== MATERIAL TO PROCESS ==
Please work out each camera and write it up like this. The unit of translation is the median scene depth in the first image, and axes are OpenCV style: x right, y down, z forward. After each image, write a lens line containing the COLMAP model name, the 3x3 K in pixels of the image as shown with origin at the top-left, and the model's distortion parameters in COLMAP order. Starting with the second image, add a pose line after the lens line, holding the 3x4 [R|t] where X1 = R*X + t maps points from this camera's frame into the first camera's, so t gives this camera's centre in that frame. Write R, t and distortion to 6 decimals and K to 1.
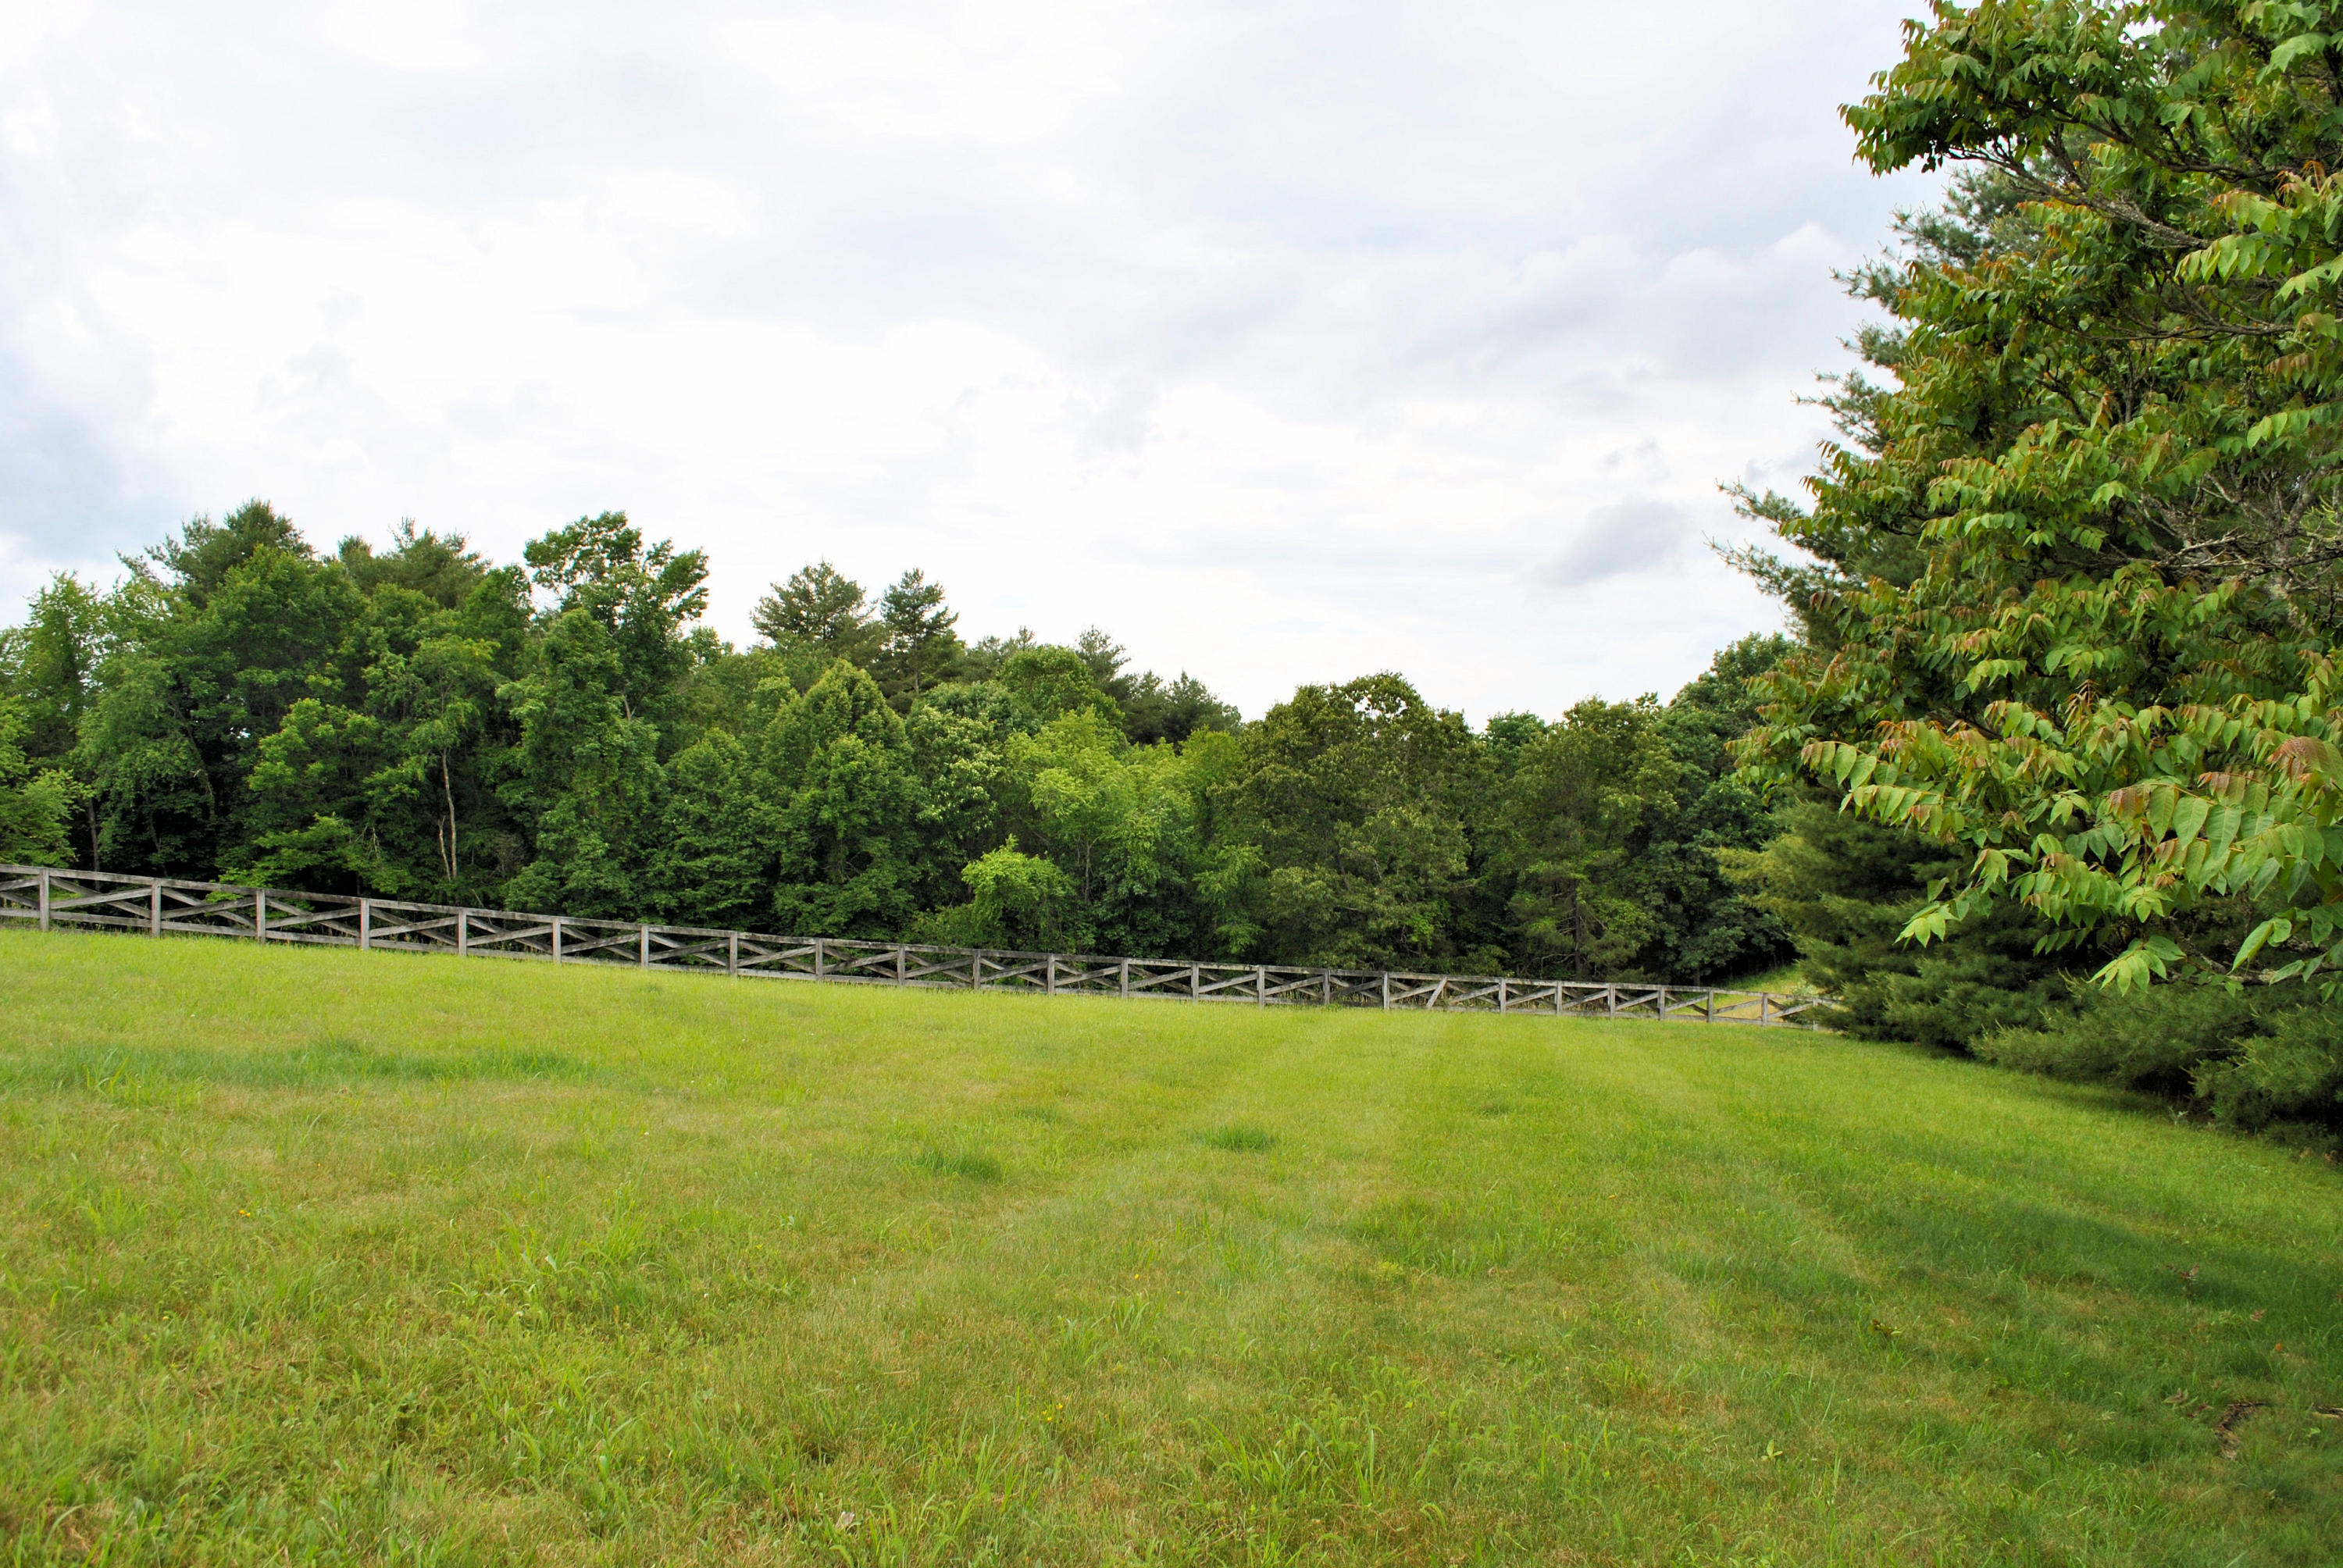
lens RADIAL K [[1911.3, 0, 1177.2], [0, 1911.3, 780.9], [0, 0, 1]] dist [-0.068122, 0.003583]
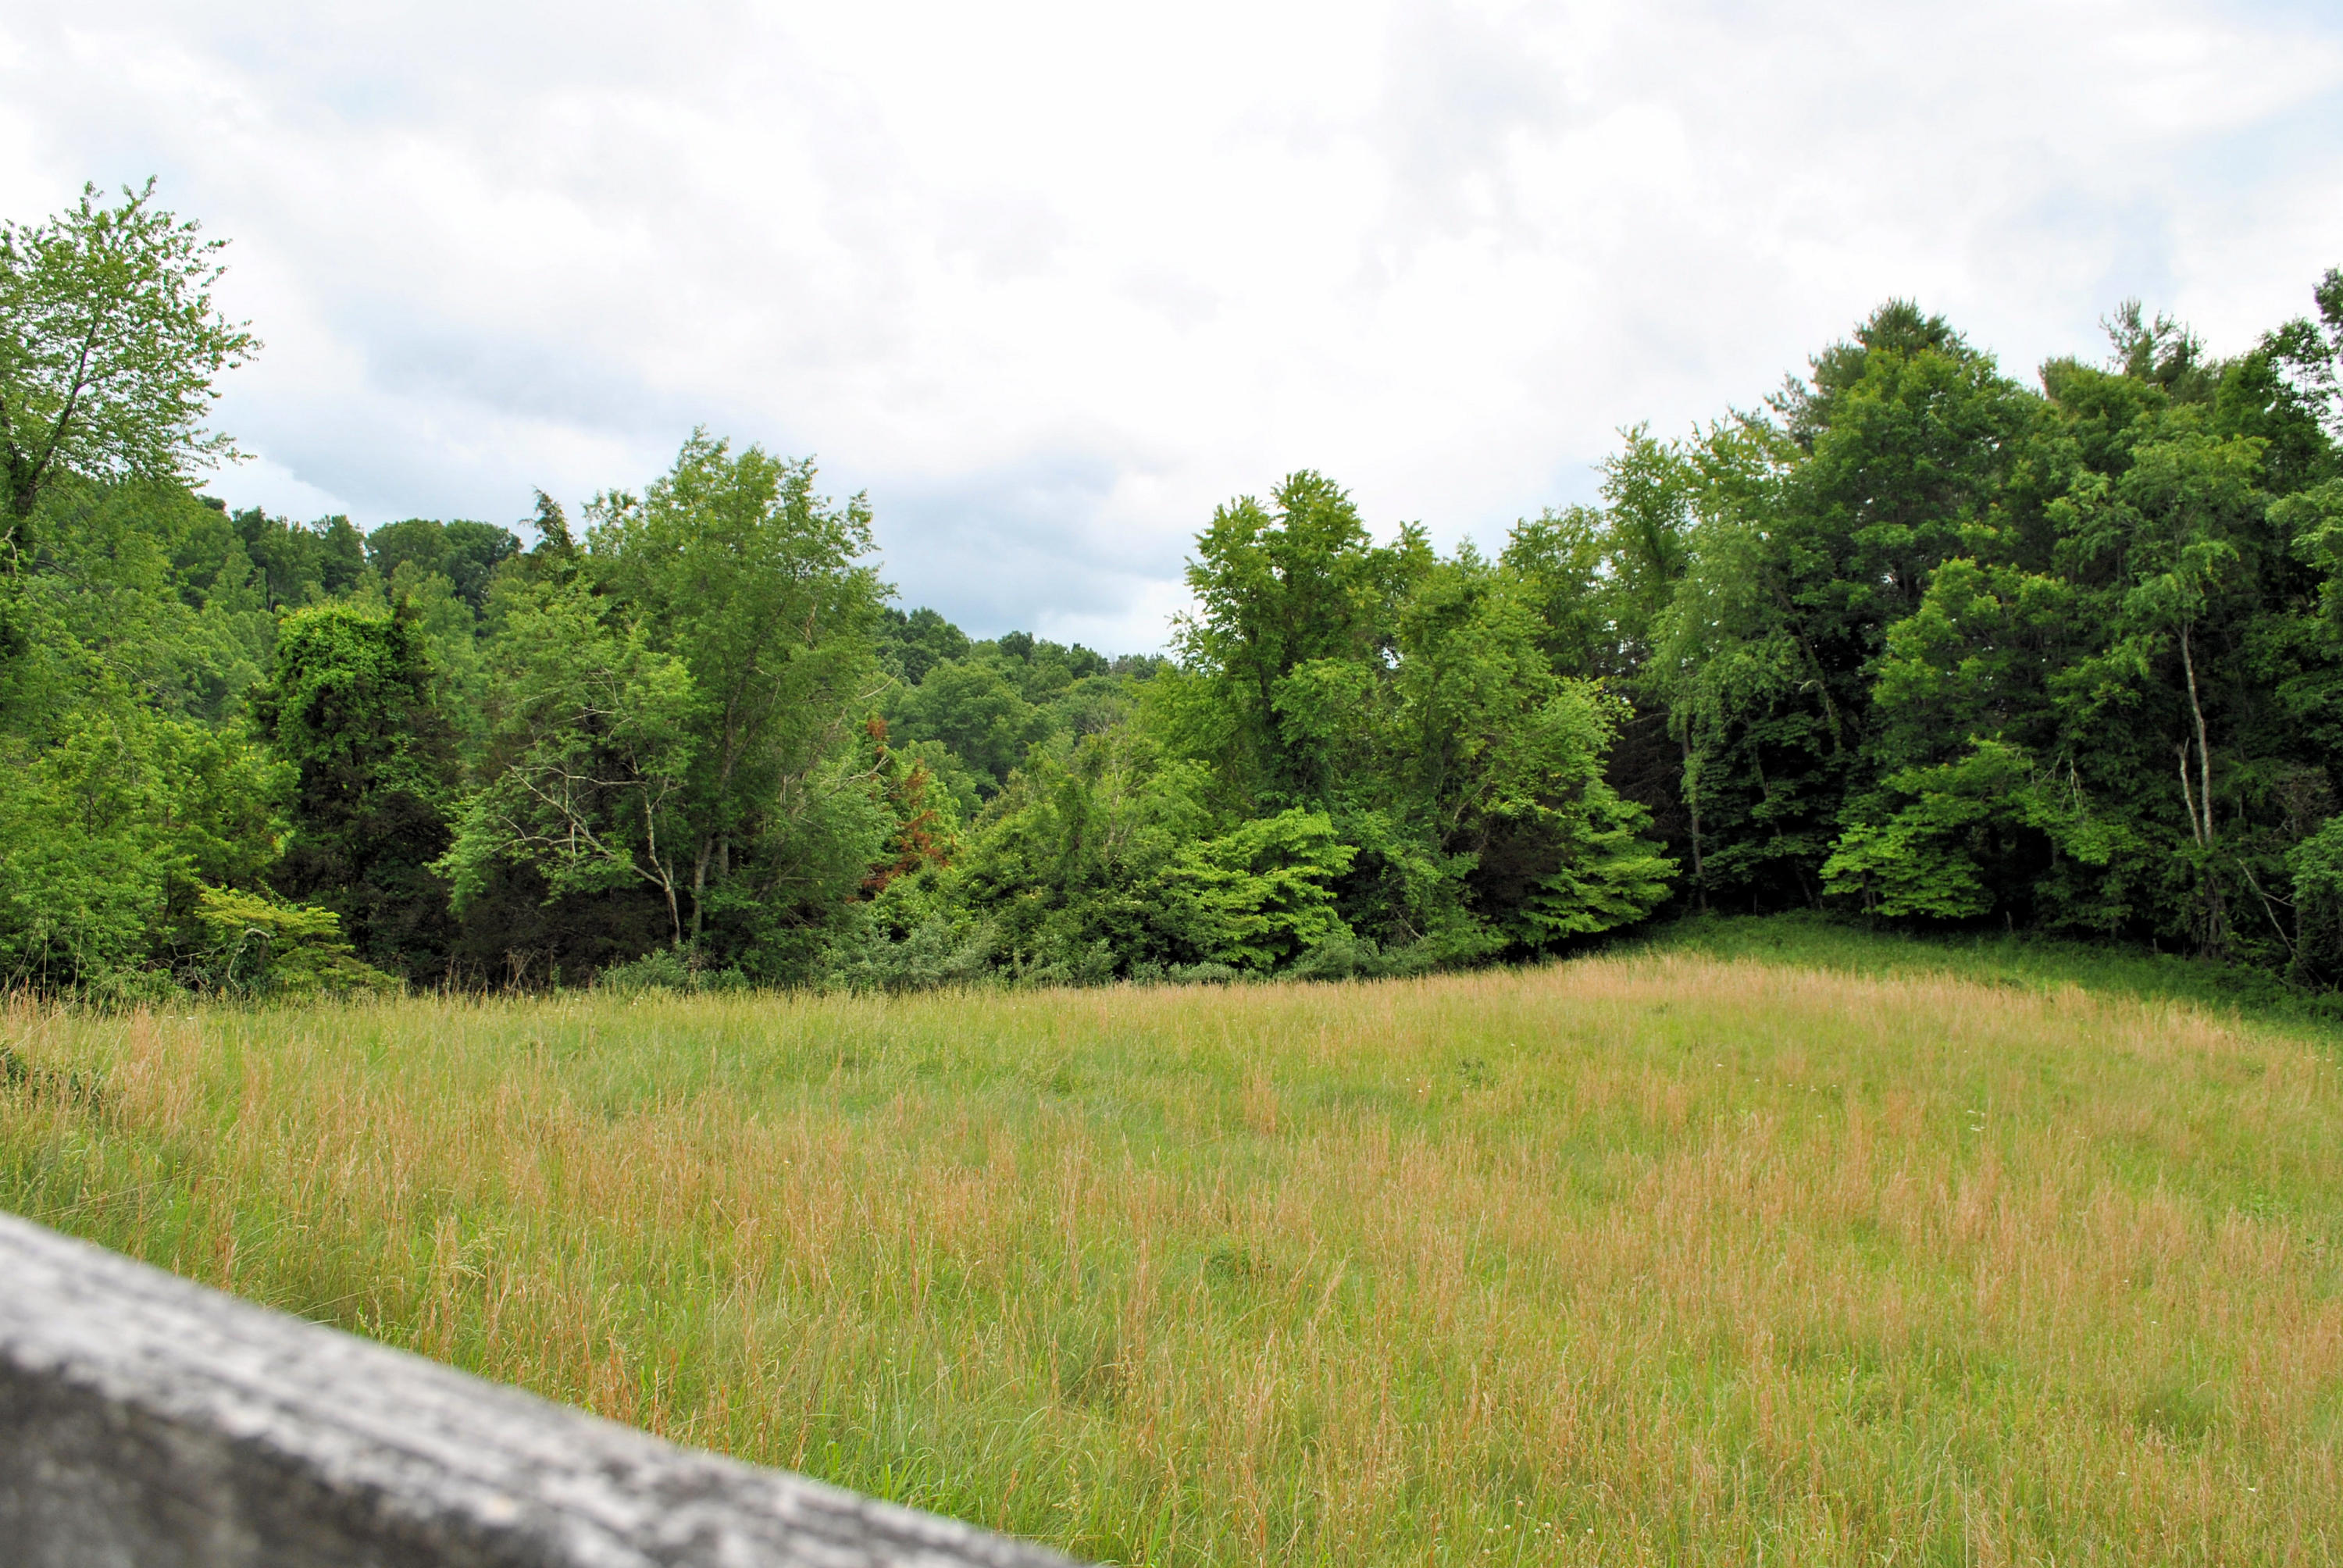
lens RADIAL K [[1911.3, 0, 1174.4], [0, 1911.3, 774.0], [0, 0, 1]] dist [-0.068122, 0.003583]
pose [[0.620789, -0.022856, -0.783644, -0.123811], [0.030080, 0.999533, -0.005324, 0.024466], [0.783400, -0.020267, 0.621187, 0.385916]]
===
== MATERIAL TO PROCESS ==
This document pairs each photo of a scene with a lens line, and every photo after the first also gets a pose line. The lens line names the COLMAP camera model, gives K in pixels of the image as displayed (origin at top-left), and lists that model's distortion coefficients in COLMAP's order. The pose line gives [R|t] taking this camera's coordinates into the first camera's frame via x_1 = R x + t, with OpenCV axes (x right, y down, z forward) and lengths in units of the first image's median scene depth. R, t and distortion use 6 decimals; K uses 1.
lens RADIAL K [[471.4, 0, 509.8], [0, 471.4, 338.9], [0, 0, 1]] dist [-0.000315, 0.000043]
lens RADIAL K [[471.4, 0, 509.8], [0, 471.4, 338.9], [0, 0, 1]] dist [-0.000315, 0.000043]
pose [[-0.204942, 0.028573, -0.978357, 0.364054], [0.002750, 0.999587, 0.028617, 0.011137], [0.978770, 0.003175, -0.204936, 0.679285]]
===
== MATERIAL TO PROCESS ==
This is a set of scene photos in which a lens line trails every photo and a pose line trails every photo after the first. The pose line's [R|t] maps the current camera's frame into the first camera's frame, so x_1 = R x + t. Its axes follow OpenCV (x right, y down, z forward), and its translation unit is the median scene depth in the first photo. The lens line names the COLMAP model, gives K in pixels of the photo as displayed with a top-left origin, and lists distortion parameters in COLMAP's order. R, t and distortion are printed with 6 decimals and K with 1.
===
**YOUR GOAL:**
Please reproduce the lines from the one holding "This document pairs" through the one holding "0.003175, -0.204936, 0.679285]]", inclusive, substituting "file" for "document" and leaving everything else unchanged.

**ANSWER FOR THIS EXERCISE:**
This file pairs each photo of a scene with a lens line, and every photo after the first also gets a pose line. The lens line names the COLMAP camera model, gives K in pixels of the image as displayed (origin at top-left), and lists that model's distortion coefficients in COLMAP's order. The pose line gives [R|t] taking this camera's coordinates into the first camera's frame via x_1 = R x + t, with OpenCV axes (x right, y down, z forward) and lengths in units of the first image's median scene depth. R, t and distortion use 6 decimals; K uses 1.
lens RADIAL K [[471.4, 0, 509.8], [0, 471.4, 338.9], [0, 0, 1]] dist [-0.000315, 0.000043]
lens RADIAL K [[471.4, 0, 509.8], [0, 471.4, 338.9], [0, 0, 1]] dist [-0.000315, 0.000043]
pose [[-0.204942, 0.028573, -0.978357, 0.364054], [0.002750, 0.999587, 0.028617, 0.011137], [0.978770, 0.003175, -0.204936, 0.679285]]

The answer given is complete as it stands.